I had a short-lived career as a photographer while we were in Hawaii. 
And then Jason fell off the ladder.

And I've been so humbled these last five months. They've been some of the hardest, yet some of the very best, times of my life. I've started to learn how to be grateful for the blessings that I have now, not dwell on the blessings that are past. I've learned that whether I like it or not, life goes on. Days turn into weeks turn into months turn into years, and at the end of my years I want to look back and say that I chose happiness, that I did not live my life yearning for days gone by. I've learned how to focus on the things that really matter, to really put some effort into showing my husband how much I love and care for him. I often glance at him, going about his day and I'm overwhelmed with thankfulness that I get to live this life with him. I'd follow him to the ends of the earth. I don't care so much what happens with our future any more. However it turns out, (in the words of a song my uncle Jordan wrote), I am thankful to have lived with him. Thankful that he's still here with me, and that we get to embark on this miraculous journey of new parenthood together, and I'm thankful for the hard times we've had this year, and I'm thankful that he's stuck by my side through it all, that he so willingly forgives and forgets my mistakes as we learn the ins and outs of marriage.
Jason and I have a feeling we're going to look at this picture for many years to come
and laugh at how little we knew about what we're getting ourselves into.
A meme my aunt Katie lovingly sent me to help prepare me for motherhood.

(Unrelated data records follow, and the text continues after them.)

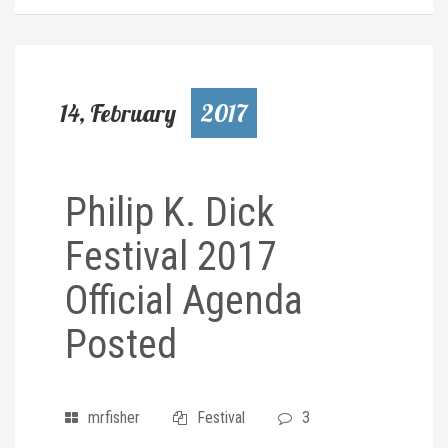
14, February
2017
Philip K. Dick
Festival 2017
Official Agenda
Posted
mrfisher
Festival
3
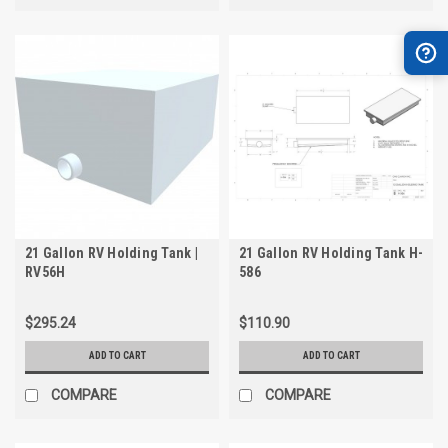
21 Gallon RV Holding Tank |
21 Gallon RV Holding Tank H-
RV56H
586
$295.24
$110.90
ADD TO CART
ADD TO CART
COMPARE
COMPARE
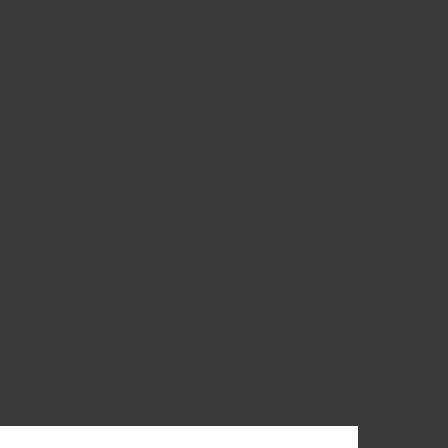
Tom has a rare blend of stellar
technical skills/knowledge,
business acumen, people skills,
and attitude.
Steve Hong
Founder, Izundo Solutions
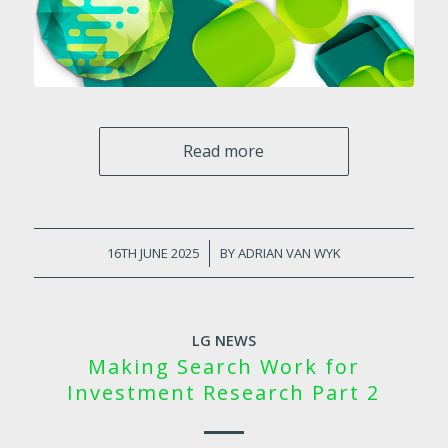
Read more
16TH JUNE 2025
/
BY
ADRIAN VAN WYK
LG NEWS
Making Search Work for
Investment Research Part 2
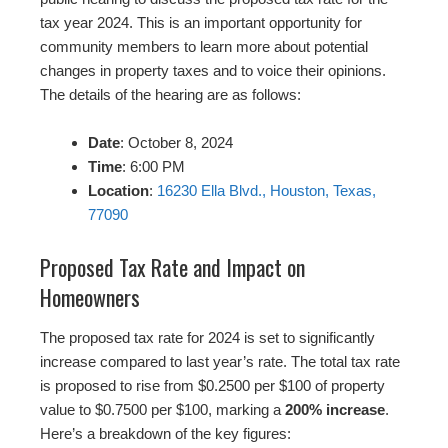
tax year 2024. This is an important opportunity for
community members to learn more about potential
changes in property taxes and to voice their opinions.
The details of the hearing are as follows:
Date
: October 8, 2024
Time
: 6:00 PM
Location
:
16230 Ella Blvd., Houston, Texas,
77090
Proposed Tax Rate and Impact on
Homeowners
The proposed tax rate for 2024 is set to significantly
increase compared to last year’s rate. The total tax rate
is proposed to rise from $0.2500 per $100 of property
value to $0.7500 per $100, marking a
200% increase
.
Here’s a breakdown of the key figures:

If I were to try to describe what the year 2019 meant for me, I would say that it was, at times, the worst of times. But in the end it was also the best of times because I'm finally at a point where I'm ready to leave the past in the past, to remember it fondly but not longingly. I've accepted that life is not always good, or easy, but I know that eventually all things work together for good, and hard times do not mean that my life is not worth living. I'm ready to choose happiness despite the obstacles in my way, ready to experience the joy and wonder the next few years will bring us, ready to create my own joy when the world doesn't see fit to provide it. That's my 2020 vision.